● **WHAT YOU SHOULD DO**
What comes back must be the data itself, retyped exactly.

Document layout analysis data:
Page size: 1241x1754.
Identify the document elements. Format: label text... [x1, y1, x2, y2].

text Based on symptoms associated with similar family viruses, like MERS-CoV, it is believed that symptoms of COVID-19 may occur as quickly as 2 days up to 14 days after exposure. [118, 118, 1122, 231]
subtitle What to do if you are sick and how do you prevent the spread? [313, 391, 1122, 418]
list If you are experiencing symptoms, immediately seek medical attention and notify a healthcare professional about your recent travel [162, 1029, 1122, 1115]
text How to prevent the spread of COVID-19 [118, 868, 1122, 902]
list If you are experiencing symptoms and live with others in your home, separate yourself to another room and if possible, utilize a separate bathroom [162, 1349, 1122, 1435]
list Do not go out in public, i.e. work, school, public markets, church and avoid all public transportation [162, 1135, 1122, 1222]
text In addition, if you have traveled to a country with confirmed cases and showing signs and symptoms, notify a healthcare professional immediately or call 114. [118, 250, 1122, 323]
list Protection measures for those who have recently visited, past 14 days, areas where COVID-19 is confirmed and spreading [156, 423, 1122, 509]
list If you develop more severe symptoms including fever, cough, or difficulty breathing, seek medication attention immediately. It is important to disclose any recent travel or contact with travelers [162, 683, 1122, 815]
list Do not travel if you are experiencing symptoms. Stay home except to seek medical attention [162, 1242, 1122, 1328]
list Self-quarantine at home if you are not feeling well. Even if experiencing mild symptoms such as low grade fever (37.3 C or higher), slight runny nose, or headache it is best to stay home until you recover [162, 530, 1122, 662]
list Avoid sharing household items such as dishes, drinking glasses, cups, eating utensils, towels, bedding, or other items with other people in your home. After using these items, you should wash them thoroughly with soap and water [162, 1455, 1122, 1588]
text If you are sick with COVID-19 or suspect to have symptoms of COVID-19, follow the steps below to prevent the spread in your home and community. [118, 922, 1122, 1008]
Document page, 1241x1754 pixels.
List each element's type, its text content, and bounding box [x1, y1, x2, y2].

● **TASK RESULT**
Page size: 1241x1754.
Identify the document elements. Format: label text... [x1, y1, x2, y2].

text Based on symptoms associated with similar family viruses, like MERS-CoV, it is believed that symptoms of COVID-19 may occur as quickly as 2 days up to 14 days after exposure. [118, 118, 1122, 231]
subtitle What to do if you are sick and how do you prevent the spread? [313, 391, 1122, 418]
list If you are experiencing symptoms, immediately seek medical attention and notify a healthcare professional about your recent travel [162, 1029, 1122, 1115]
text How to prevent the spread of COVID-19 [118, 868, 1122, 902]
list If you are experiencing symptoms and live with others in your home, separate yourself to another room and if possible, utilize a separate bathroom [162, 1349, 1122, 1435]
list Do not go out in public, i.e. work, school, public markets, church and avoid all public transportation [162, 1135, 1122, 1222]
text In addition, if you have traveled to a country with confirmed cases and showing signs and symptoms, notify a healthcare professional immediately or call 114. [118, 250, 1122, 323]
list Protection measures for those who have recently visited, past 14 days, areas where COVID-19 is confirmed and spreading [156, 423, 1122, 509]
list If you develop more severe symptoms including fever, cough, or difficulty breathing, seek medication attention immediately. It is important to disclose any recent travel or contact with travelers [162, 683, 1122, 815]
list Do not travel if you are experiencing symptoms. Stay home except to seek medical attention [162, 1242, 1122, 1328]
list Self-quarantine at home if you are not feeling well. Even if experiencing mild symptoms such as low grade fever (37.3 C or higher), slight runny nose, or headache it is best to stay home until you recover [162, 530, 1122, 662]
list Avoid sharing household items such as dishes, drinking glasses, cups, eating utensils, towels, bedding, or other items with other people in your home. After using these items, you should wash them thoroughly with soap and water [162, 1455, 1122, 1588]
text If you are sick with COVID-19 or suspect to have symptoms of COVID-19, follow the steps below to prevent the spread in your home and community. [118, 922, 1122, 1008]
Document page, 1241x1754 pixels.
List each element's type, its text content, and bounding box [x1, y1, x2, y2].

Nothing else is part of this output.